DOCUMENT SECTION

Note: China is a very special case, they are currently at the peak in their workforce numbers, unlike Japan and the other developed nations which are gradually declining naturally. However, their past one child policy can potentially be a huge blunder as they will experience drastic demographic changes in the next few decades.
Peaking in the next 10–30 years:
South East Asia Region
These are the countries that have the potential to be the next bull markets in the near future. Much has been said about the 21st century being Asia’s century and looking at the demographics, it’s really not hard to see why. The next decade or so, the countries in Asia (barring East Asia: Japan, South Korea and China) and several countries in South Africa region will have an optimal number in their workforce which would lead to greater productivity in their respective economies.
Will peak in the next 30–50 years:
West Africa Region
There is a strong case that after Asia develops, it will be Africa’s turn. Many countries especially in West Africa have overcome their turbulent past and is now looking forward to a bright future. Their population is rapidly increasing and its very possible that in the not so distant future, they too will enjoy rapid economic growth.
There are 2 types of countries and regions that i have exempted from this analysis. The first type of countries are countries that have a high turnover in immigration. These countries are usually English speaking and are the business and financial hubs in the world. This includes the USA, UK and Singapore. Demographic changes are almost unpredictable in these countries as people continuously migrate in or out. They already have a highly dynamic economy and looks likely to stay that way for a while.
The other type of countries i have omitted are countries that are still continuously mired in conflict and political uncertainties. These countries will have no clear pattern in their demographics until stability is achieved. This includes several Arab states and countries in Central Africa.
Probably the most important factor that makes Singapore a hub is that it has always been a politically stable country. Much of this has to do with 2 factors: a relatively small population making it easier to govern, and the competence of the dominating People’s Action Party set by Lee Kuan Yew. Political stability such a crucial ingredient in becoming a financial hub. Many big corporations would only choose to base their operations in a highly stable country with low corruption and a well enforced rule of law.
This is something very hard for Indonesia to achieve especially ever since the democratic reformations. There are many different parties continuously wrestling for power with their own vision. The long term direction of Indonesia is therefore not predictable with public sentiments continuously changing, some times the people want a free market economy, other times they want to be protectionist, much depends on which side is the most convincing at that moment. This will continuously hinder Indonesia’s prospects of being a financial hub as many businesses would always think twice before taking the risk of opening shop in Indonesia as they can never know what is going to change tomorrow. Unlike Singapore, that for many decades have a clear vision and therefore enjoys great stability.
What this also means for Indonesia is that they can’t have a financial sector as strong as Singapore’s. An advanced financial sector consists of many investment banks, wealth management and business consulting firms. Many of these firms can only prosper on a busy and stable business environment. This is a hallmark of the financial hubs as the establishment of these services places the city/country as one of the centers for money and investments in the world. Wealthy individuals from around the region would come and park their money or invest in instruments provided by these advanced financial institutions, thus bringing large sums into the country. Jakarta and Indonesia meanwhile simply do not have the ingredients to facilitate these levels of advancements in its financial sector. They would definitely grow to become a regional power in the future as they currently only have less than half the population that are using commercial banking services, thus great space and potential for growth. To be one of the hubs in global trade however is something else entirely. It’s one thing to get the common people to bank a bit of money in their savings accounts, it’s another to get billionaires from other countries to save and invest their money into the country, and thats where all the big money and investments come from. That’s what makes a hub.

MATERIAL SUPPLIED
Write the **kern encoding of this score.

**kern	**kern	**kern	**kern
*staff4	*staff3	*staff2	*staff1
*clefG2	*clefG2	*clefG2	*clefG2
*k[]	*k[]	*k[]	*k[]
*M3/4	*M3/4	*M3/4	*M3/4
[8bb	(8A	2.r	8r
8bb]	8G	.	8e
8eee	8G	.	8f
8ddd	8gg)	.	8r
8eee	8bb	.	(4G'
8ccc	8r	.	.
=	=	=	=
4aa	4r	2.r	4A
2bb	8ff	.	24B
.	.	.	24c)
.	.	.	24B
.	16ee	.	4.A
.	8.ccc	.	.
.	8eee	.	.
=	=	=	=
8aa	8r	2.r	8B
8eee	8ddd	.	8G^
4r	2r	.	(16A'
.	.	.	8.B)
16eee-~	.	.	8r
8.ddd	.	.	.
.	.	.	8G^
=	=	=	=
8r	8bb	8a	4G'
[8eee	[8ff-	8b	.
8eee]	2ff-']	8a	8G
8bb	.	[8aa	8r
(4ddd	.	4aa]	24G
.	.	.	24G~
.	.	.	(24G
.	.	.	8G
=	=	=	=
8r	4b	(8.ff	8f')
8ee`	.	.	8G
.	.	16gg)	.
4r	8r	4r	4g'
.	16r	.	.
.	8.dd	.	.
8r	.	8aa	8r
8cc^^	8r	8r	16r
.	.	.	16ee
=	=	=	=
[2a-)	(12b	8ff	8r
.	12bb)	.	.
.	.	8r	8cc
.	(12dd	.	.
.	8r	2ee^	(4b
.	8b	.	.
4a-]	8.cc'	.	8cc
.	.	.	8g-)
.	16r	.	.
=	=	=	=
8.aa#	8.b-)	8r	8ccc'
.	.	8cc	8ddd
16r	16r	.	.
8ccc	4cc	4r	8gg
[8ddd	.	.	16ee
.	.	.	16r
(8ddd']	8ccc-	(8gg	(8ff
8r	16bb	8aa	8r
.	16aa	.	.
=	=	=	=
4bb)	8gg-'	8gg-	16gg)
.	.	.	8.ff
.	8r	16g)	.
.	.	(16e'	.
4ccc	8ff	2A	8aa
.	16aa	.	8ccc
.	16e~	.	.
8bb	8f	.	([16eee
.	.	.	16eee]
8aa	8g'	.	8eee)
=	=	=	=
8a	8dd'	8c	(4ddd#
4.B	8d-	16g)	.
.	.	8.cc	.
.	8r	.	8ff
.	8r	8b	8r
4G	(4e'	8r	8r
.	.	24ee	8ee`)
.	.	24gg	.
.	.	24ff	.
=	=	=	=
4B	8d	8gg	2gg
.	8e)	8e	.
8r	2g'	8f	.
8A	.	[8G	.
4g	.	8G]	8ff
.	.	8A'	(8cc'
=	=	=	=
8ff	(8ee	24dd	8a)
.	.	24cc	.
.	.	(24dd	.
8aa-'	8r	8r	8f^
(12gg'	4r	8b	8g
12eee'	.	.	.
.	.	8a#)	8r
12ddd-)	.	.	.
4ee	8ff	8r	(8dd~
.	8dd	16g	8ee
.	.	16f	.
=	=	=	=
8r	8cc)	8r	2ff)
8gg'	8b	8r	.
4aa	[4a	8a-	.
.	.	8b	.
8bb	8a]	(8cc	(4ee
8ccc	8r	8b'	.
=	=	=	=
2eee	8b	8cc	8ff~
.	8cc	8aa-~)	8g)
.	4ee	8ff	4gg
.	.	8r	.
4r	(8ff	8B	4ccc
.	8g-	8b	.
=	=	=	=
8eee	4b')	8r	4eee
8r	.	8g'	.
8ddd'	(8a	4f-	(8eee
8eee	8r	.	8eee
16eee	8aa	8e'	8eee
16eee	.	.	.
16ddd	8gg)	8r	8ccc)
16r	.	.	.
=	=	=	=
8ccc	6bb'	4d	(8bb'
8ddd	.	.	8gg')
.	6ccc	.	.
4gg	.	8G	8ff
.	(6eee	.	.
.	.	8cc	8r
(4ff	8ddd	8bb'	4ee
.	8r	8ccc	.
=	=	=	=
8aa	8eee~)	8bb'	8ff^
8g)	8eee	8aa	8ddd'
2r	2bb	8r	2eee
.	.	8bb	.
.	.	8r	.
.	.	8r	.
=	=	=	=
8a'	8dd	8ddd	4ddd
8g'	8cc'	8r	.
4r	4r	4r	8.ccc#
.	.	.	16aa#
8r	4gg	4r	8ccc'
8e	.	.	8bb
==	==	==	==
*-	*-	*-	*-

WORK TO COMPLETE
(a) Please translate this sentence from the text on demographics and financial hubs into Spanish: "There is a strong case that after Asia develops, it will be Africa's turn."
(b) Find each line in the entries that contains the string "kern", matching case exactly, and copy those lines out.

TASK-BY-TASK ANSWERS
(a) Hay argumentos sólidos de que, una vez que Asia se desarrolle, le llegará el turno a África.

(b)
Write the **kern encoding of this score.
**kern	**kern	**kern	**kern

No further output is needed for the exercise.